Cindy Guttman, Susan Brenner, Ellen Dick, Mike Kadetz and Patti Schneider —dedicated volunteers from the Jewish Federation of Cincinnati’s Planning & Allocations Youth and Family Council—recently visited the Jewish Family Service’s (JFS) Kosher Food Pantry to witness the impact this program has on the community. They met with Fran Gafvert, Director of Vital Services at Jewish Family Service —and together they observed first-hand the life-changing effect the Kosher Food Pantry has on the lives of those it serves.
In the not-too-distant future, the University of Cincinnati’s Department of Judaic Studies will be changing. Following its promotion from program status to department in 1999, the Department of Judaic Studies at the University of Cincinnati is introducing another ambitious prospect of growth and enrichment.
Twenty-two teachers and educators from private and public middle schools and high schools across the country gathered in Cincinnati July 25-30 for an intensive 6-day National Teachers’ Seminar on “Culture and Identity, Past and Present: Exploring the Jewish Experience Through Texts, Films and Literature.” A $65,000 grant by the Posen Foundation underwrote the cost of the seminar.

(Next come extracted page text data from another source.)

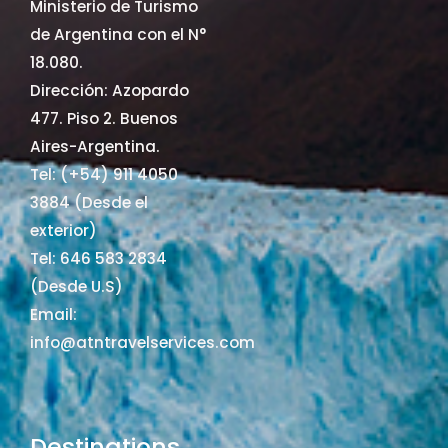
Ministerio de Turismo
de Argentina con el N°
18.080.
Dirección: Azopardo
477. Piso 2. Buenos
Aires-Argentina.
Tel: (+54) 911 4050
3884 (Desde el
exterior)
Tel: 646 583 2834
(Desde U.S)
Email:
info@atntravelservices.com
Destinations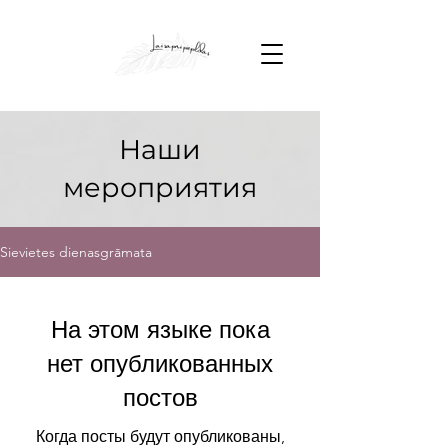
Наши
мероприятия
Sievietes dienasgrāmata
На этом языке пока
нет опубликованных
постов
Когда посты будут опубликованы,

Twelve years ago, Patsy and Barry Kohn approached Rabbi Irvin Wise about the idea of underwriting the musical program for Adath Israel Congregation’s High Holiday services. “We had always been very impressed with Dani and Bat Ella Birnbaum —the Hazzan and his wife, a singing artist and music teacher— and the unbelievable Adath Israel Choir, led by Mitch Cohen,” they recall.
The Sisterhood of Temple Sholom announces the kick-off of its third annual Rosh Hashanah Honey Sale. The proceeds from this successful fundraiser go to support the Jewish Braille Institute of America.